[Start of Attachment]

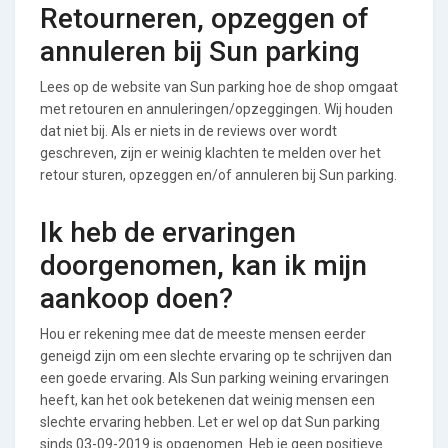
Retourneren, opzeggen of
annuleren bij Sun parking
Lees op de website van Sun parking hoe de shop omgaat
met retouren en annuleringen/opzeggingen. Wij houden
dat niet bij. Als er niets in de reviews over wordt
geschreven, zijn er weinig klachten te melden over het
retour sturen, opzeggen en/of annuleren bij Sun parking.
Ik heb de ervaringen
doorgenomen, kan ik mijn
aankoop doen?
Hou er rekening mee dat de meeste mensen eerder
geneigd zijn om een slechte ervaring op te schrijven dan
een goede ervaring. Als Sun parking weining ervaringen
heeft, kan het ook betekenen dat weinig mensen een
slechte ervaring hebben. Let er wel op dat Sun parking
sinds 03-09-2019 is opgenomen. Heb je geen positieve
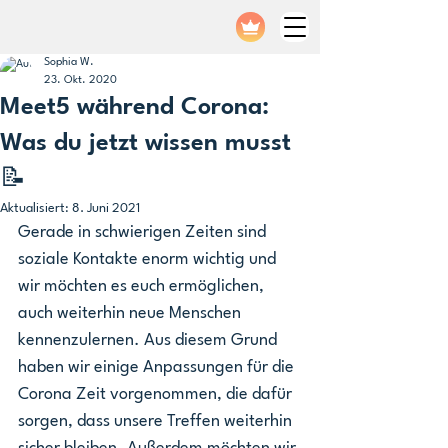
Sophia W.
23. Okt. 2020
Meet5 während Corona:
Was du jetzt wissen musst
📝
Aktualisiert:
8. Juni 2021
Gerade in schwierigen Zeiten sind 
soziale Kontakte enorm wichtig und 
wir möchten es euch ermöglichen, 
auch weiterhin neue Menschen 
kennenzulernen. Aus diesem Grund 
haben wir einige Anpassungen für die 
Corona Zeit vorgenommen, die dafür 
sorgen, dass unsere Treffen weiterhin 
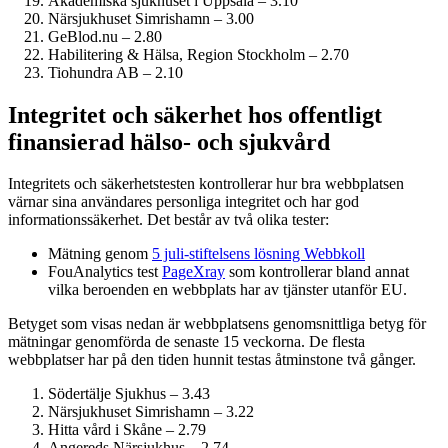
Akademiska sjukhuset i Uppsala – 3.10
Närsjukhuset Simrishamn – 3.00
GeBlod.nu – 2.80
Habilitering & Hälsa, Region Stockholm – 2.70
Tiohundra AB – 2.10
Integritet och säkerhet hos offentligt
finansierad hälso- och sjukvård
Integritets och säkerhetstesten kontrollerar hur bra webbplatsen
värnar sina användares personliga integritet och har god
informationssäkerhet. Det består av två olika tester:
Mätning genom
5 juli-stiftelsens lösning Webbkoll
FouAnalytics test
PageXray
som kontrollerar bland annat
vilka beroenden en webbplats har av tjänster utanför EU.
Betyget som visas nedan är webbplatsens genomsnittliga betyg för
mätningar genomförda de senaste 15 veckorna. De flesta
webbplatser har på den tiden hunnit testas åtminstone två gånger.
Södertälje Sjukhus – 3.43
Närsjukhuset Simrishamn – 3.22
Hitta vård i Skåne – 2.79
Angereds Närsjukhus – 2.74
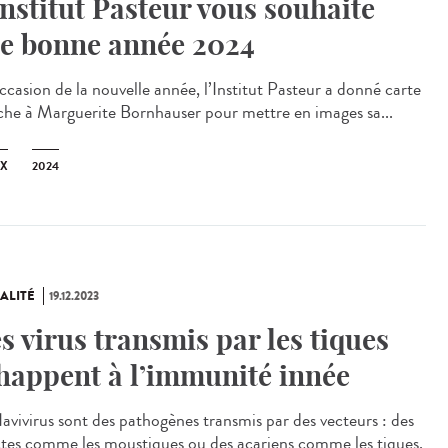
Institut Pasteur vous souhaite
e bonne année 2024
ccasion de la nouvelle année, l’Institut Pasteur a donné carte
che à Marguerite Bornhauser pour mettre en images sa...
X
2024
ALITÉ
19.12.2023
s virus transmis par les tiques
happent à l’immunité innée
lavivirus sont des pathogènes transmis par des vecteurs : des
ctes comme les moustiques ou des acariens comme les tiques.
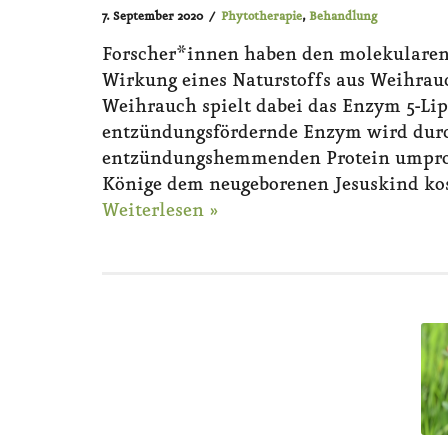
7. September 2020
Phytotherapie
,
Behandlung
Forscher*innen haben den molekular
Wirkung eines Naturstoffs aus Weihrauc
Weihrauch spielt dabei das Enzym 5-Li
entzündungsfördernde Enzym wird durc
entzündungshemmenden Protein umprogr
Könige dem neugeborenen Jesuskind ko
Weiterlesen »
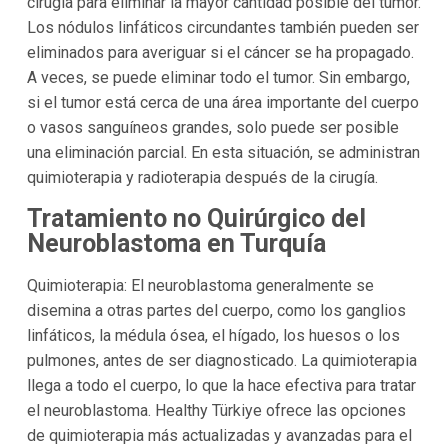
cirugía para eliminar la mayor cantidad posible del tumor.
Los nódulos linfáticos circundantes también pueden ser
eliminados para averiguar si el cáncer se ha propagado.
A veces, se puede eliminar todo el tumor. Sin embargo,
si el tumor está cerca de una área importante del cuerpo
o vasos sanguíneos grandes, solo puede ser posible
una eliminación parcial. En esta situación, se administran
quimioterapia y radioterapia después de la cirugía.
Tratamiento no Quirúrgico del
Neuroblastoma en Turquía
Quimioterapia: El neuroblastoma generalmente se
disemina a otras partes del cuerpo, como los ganglios
linfáticos, la médula ósea, el hígado, los huesos o los
pulmones, antes de ser diagnosticado. La quimioterapia
llega a todo el cuerpo, lo que la hace efectiva para tratar
el neuroblastoma. Healthy Türkiye ofrece las opciones
de quimioterapia más actualizadas y avanzadas para el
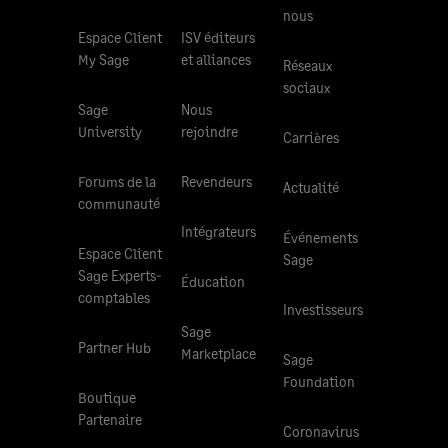
nous
Espace Client
ISV éditeurs
My Sage
et alliances
Réseaux
sociaux
Sage
Nous
University
rejoindre
Carrières
Forums de la
Revendeurs
Actualité
communauté
Intégrateurs
Événements
Espace Client
Sage
Sage Experts-
Éducation
comptables
Investisseurs
Sage
Partner Hub
Marketplace
Sage
Foundation
Boutique
Partenaire
Coronavirus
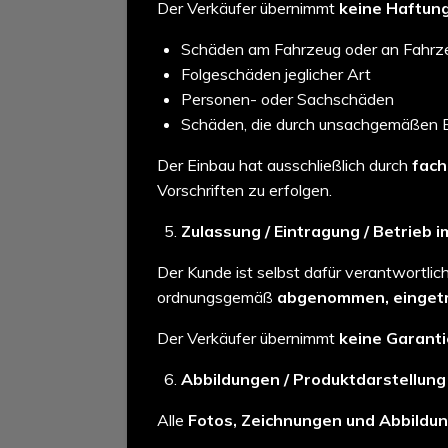
Der Verkäufer übernimmt
keine Haftun
Schäden am Fahrzeug oder an Fahrze
Folgeschäden jeglicher Art
Personen- oder Sachschäden
Schäden, die durch unsachgemäßen E
Der Einbau hat ausschließlich durch
fach
Vorschriften zu erfolgen.
Zulassung / Eintragung / Betrieb
Der Kunde ist selbst dafür verantwortli
ordnungsgemäß
abgenommen, einget
Der Verkäufer übernimmt
keine Garant
Abbildungen / Produktdarstellung
Alle
Fotos, Zeichnungen und Abbildun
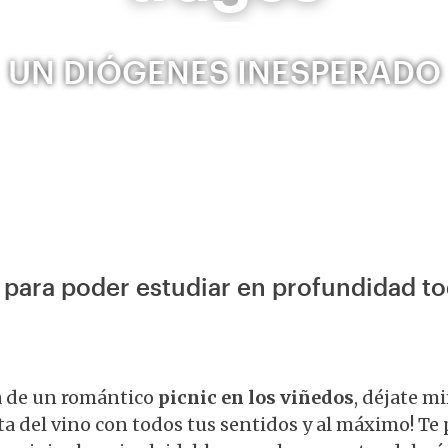
UN DIÓGENES INESPERADO
o para poder estudiar en profundidad to
ta de un romántico
picnic en los viñedos
, déjate m
uta del vino con todos tus sentidos y al máximo! T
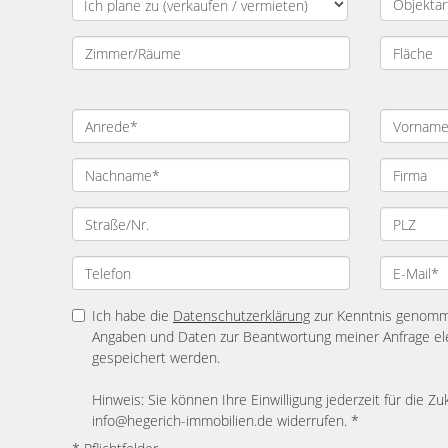
Ich habe die
Datenschutzerklärung
zur Kenntnis genomme
Angaben und Daten zur Beantwortung meiner Anfrage el
gespeichert werden.
Hinweis: Sie können Ihre Einwilligung jederzeit für die Zu
info@hegerich-immobilien.de widerrufen. *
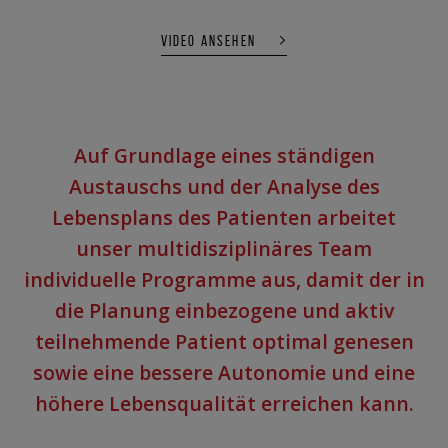
VIDEO ANSEHEN
Auf Grundlage eines ständigen
Austauschs und der Analyse des
Lebensplans des Patienten arbeitet
unser multidisziplinäres Team
individuelle Programme aus, damit der in
die Planung einbezogene und aktiv
teilnehmende Patient optimal genesen
sowie eine bessere Autonomie und eine
höhere Lebensqualität erreichen kann.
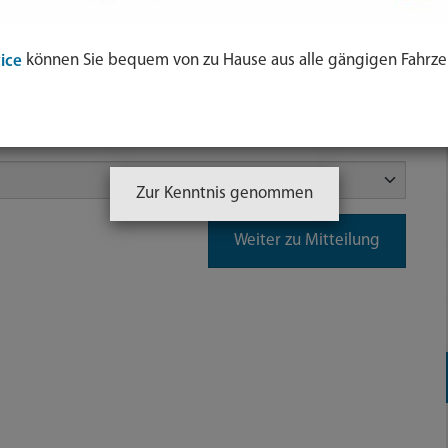
h für die Bürgerinnen und Bürger der
eises München
zuständig. Falls Sie in der
Stadt
können Sie bequem von zu Hause aus alle gängigen Fahrze
ice
an die
.
Stadt München
Zur Kenntnis genommen
Weiter zu Mitteilung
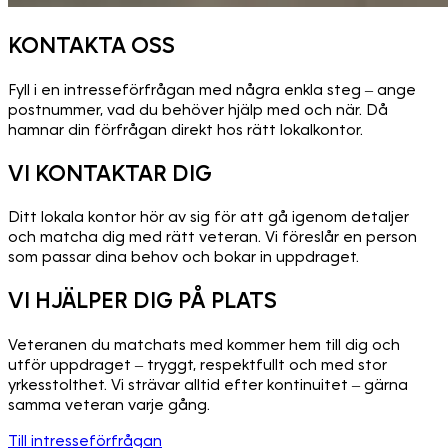
KONTAKTA OSS
Fyll i en intresseförfrågan med några enkla steg – ange
postnummer, vad du behöver hjälp med och när. Då
hamnar din förfrågan direkt hos rätt lokalkontor.
VI KONTAKTAR DIG
Ditt lokala kontor hör av sig för att gå igenom detaljer
och matcha dig med rätt veteran. Vi föreslår en person
som passar dina behov och bokar in uppdraget.
VI HJÄLPER DIG PÅ PLATS
Veteranen du matchats med kommer hem till dig och
utför uppdraget – tryggt, respektfullt och med stor
yrkesstolthet. Vi strävar alltid efter kontinuitet – gärna
samma veteran varje gång.
Till intresseförfrågan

[End of Attachment]

■ Problem statement
Nothing but the lines from the start of the records above through the line with "doorgenomen, kan ik mijn" should be retyped, each exactly as written; leave out all pictures.

■ Answer box
Retourneren, opzeggen of
annuleren bij Sun parking
Lees op de website van Sun parking hoe de shop omgaat
met retouren en annuleringen/opzeggingen. Wij houden
dat niet bij. Als er niets in de reviews over wordt
geschreven, zijn er weinig klachten te melden over het
retour sturen, opzeggen en/of annuleren bij Sun parking.
Ik heb de ervaringen
doorgenomen, kan ik mijn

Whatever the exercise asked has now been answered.